From the line with "Harry reached out and turned the doorknob." to the final line of the records, reproduce every line exactly and only those lines.

++++

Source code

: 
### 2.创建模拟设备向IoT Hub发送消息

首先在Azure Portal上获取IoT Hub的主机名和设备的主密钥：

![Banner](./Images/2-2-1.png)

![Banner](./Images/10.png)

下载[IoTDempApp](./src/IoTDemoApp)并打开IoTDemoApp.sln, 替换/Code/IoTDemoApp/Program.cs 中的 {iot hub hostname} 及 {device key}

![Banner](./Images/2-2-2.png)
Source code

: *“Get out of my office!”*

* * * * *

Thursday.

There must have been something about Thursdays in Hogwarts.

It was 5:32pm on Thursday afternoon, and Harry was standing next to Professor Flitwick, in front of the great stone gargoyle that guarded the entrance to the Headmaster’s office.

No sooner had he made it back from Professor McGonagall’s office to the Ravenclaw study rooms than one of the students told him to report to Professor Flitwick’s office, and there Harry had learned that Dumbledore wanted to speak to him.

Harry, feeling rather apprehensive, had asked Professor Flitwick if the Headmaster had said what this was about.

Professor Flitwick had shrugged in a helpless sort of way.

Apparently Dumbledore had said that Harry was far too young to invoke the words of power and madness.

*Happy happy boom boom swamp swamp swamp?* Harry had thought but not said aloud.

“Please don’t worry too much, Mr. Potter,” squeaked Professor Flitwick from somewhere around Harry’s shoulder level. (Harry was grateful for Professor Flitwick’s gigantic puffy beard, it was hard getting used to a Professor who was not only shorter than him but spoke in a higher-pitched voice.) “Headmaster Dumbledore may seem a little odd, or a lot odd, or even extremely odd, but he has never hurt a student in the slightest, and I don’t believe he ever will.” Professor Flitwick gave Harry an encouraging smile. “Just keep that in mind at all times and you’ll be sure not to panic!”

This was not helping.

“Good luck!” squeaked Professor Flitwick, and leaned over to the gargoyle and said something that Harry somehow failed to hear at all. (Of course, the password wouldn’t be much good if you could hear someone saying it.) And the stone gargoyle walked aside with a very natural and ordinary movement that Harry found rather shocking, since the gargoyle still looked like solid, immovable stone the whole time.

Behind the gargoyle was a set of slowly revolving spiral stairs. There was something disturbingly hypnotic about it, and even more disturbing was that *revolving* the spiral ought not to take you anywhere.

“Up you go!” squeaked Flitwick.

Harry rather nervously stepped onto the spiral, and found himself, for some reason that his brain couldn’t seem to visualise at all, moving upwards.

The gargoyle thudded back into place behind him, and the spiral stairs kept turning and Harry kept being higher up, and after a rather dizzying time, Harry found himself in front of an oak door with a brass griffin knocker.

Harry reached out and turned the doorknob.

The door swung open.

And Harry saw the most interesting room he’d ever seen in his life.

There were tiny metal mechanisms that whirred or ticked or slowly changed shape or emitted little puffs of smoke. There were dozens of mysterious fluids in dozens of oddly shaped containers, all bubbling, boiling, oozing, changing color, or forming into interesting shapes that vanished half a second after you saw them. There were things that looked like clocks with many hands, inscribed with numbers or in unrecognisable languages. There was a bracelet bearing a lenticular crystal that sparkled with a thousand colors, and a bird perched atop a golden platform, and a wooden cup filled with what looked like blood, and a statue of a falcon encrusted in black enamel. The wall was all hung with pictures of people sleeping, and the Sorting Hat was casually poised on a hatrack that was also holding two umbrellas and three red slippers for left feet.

++++

- **Exercise output**
Harry reached out and turned the doorknob.

The door swung open.

And Harry saw the most interesting room he’d ever seen in his life.

There were tiny metal mechanisms that whirred or ticked or slowly changed shape or emitted little puffs of smoke. There were dozens of mysterious fluids in dozens of oddly shaped containers, all bubbling, boiling, oozing, changing color, or forming into interesting shapes that vanished half a second after you saw them. There were things that looked like clocks with many hands, inscribed with numbers or in unrecognisable languages. There was a bracelet bearing a lenticular crystal that sparkled with a thousand colors, and a bird perched atop a golden platform, and a wooden cup filled with what looked like blood, and a statue of a falcon encrusted in black enamel. The wall was all hung with pictures of people sleeping, and the Sorting Hat was casually poised on a hatrack that was also holding two umbrellas and three red slippers for left feet.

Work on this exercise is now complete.